● Extract
****************************************

One evaluator Sando spoke to thought the Vikings reached on some of the picks they made, while another executive was surprised by the move out of 12 given the consensus idea that there was a drop-off in talent after the first 14-16 players.
“My theory is they didn’t think the corner, [Trent] McDuffie, was worth the 12th pick,” an evaluator said. “If they thought it was a deep corner draft and this [Andrew] Booth kid and [Akayleb] Evans can play, then the trade works for Minnesota.”
I recommend checking out the full article from Sando, which has this kind of anonymous league insight on all 32 teams’ drafts.
A similar story from ESPN’s Jeremy Fowler supports the idea that the belief around the league was Adofo-Mensah was going to trade back no matter what.

****************************************

● Objectives
1. Copy the Vikings draft excerpt verbatim from "One evaluator Sando" up to and including "no matter what.".
2. Carry on the Vikings draft excerpt from the point where it stops.
The rows that follow have no connection to the Vikings draft excerpt.

****************************************

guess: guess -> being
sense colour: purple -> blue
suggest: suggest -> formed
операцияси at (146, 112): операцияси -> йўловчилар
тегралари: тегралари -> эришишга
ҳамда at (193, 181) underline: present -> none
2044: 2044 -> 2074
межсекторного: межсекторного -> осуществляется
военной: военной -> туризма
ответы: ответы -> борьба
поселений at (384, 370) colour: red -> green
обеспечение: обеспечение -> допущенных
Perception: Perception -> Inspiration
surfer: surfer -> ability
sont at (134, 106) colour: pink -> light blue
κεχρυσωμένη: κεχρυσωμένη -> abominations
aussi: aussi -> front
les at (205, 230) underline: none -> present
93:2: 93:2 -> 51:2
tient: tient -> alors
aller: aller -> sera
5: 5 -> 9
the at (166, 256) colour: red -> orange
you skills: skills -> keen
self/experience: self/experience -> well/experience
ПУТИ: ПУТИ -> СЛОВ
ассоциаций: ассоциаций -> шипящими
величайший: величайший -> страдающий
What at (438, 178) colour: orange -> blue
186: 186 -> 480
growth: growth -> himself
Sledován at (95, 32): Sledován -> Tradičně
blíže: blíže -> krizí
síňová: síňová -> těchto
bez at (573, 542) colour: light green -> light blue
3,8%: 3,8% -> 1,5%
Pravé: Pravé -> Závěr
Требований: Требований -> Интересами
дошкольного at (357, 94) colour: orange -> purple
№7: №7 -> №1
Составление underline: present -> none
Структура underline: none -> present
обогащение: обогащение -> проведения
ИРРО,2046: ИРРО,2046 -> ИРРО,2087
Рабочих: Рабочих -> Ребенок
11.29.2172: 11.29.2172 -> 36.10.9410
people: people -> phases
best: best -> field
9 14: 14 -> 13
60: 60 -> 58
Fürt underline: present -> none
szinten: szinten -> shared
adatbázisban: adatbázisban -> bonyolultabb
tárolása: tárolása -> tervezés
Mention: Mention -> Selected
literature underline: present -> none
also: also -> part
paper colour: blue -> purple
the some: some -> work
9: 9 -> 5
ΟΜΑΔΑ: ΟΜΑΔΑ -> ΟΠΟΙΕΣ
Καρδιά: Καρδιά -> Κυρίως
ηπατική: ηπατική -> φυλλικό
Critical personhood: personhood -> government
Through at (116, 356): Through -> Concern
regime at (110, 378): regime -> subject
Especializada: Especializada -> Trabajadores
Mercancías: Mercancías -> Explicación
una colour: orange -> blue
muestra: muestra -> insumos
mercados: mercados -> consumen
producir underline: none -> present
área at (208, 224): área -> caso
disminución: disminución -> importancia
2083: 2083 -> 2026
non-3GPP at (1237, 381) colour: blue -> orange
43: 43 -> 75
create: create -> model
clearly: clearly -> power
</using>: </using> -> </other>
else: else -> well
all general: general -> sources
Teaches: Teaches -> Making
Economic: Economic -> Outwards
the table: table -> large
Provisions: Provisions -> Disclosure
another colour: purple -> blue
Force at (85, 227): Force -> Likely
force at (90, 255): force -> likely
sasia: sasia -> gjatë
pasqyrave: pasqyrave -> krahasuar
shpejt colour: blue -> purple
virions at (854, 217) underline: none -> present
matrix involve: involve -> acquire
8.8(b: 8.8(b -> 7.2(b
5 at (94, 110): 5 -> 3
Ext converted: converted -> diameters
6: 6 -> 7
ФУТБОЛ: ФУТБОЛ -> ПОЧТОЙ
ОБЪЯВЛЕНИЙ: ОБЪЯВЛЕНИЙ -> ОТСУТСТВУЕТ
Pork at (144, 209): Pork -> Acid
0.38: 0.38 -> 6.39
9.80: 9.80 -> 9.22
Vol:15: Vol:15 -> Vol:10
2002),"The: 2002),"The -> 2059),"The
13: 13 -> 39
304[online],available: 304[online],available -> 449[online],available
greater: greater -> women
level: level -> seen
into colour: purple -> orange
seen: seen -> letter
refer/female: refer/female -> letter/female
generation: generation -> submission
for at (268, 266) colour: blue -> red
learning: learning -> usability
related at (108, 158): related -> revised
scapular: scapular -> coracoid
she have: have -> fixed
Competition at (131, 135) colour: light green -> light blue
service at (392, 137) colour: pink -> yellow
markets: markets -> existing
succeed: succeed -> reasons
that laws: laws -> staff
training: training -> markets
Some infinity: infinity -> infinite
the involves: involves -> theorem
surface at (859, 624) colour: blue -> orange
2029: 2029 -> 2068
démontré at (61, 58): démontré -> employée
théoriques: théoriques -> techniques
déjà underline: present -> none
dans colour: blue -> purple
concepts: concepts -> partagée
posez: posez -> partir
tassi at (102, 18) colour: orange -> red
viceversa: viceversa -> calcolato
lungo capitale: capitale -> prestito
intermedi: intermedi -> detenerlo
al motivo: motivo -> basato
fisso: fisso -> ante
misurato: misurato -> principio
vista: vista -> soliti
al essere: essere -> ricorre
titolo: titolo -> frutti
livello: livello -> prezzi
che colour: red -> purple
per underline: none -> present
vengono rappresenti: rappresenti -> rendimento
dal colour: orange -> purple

****************************************

● Answer list
1.
One evaluator Sando spoke to thought the Vikings reached on some of the picks they made, while another executive was surprised by the move out of 12 given the consensus idea that there was a drop-off in talent after the first 14-16 players.
“My theory is they didn’t think the corner, [Trent] McDuffie, was worth the 12th pick,” an evaluator said. “If they thought it was a deep corner draft and this [Andrew] Booth kid and [Akayleb] Evans can play, then the trade works for Minnesota.”
I recommend checking out the full article from Sando, which has this kind of anonymous league insight on all 32 teams’ drafts.
A similar story from ESPN’s Jeremy Fowler supports the idea that the belief around the league was Adofo-Mensah was going to trade back no matter what.

2.
A first-time general manager eschewing his first draft pick for the right to move back 20 spots might seem like a surprise, but for those who know Kwesi Adofo-Mensah, this was a telegraphed move. “He’s trading out. Guarantee it,” an AFC scout said. “He’s all about value and volume.”
Another note from Fowler’s piece: Oklahoma linebacker Brian Asamoah II, who the Vikings got with the No. 66 overall pick, “was consistently mentioned among scouts as an underrated player in the draft process.”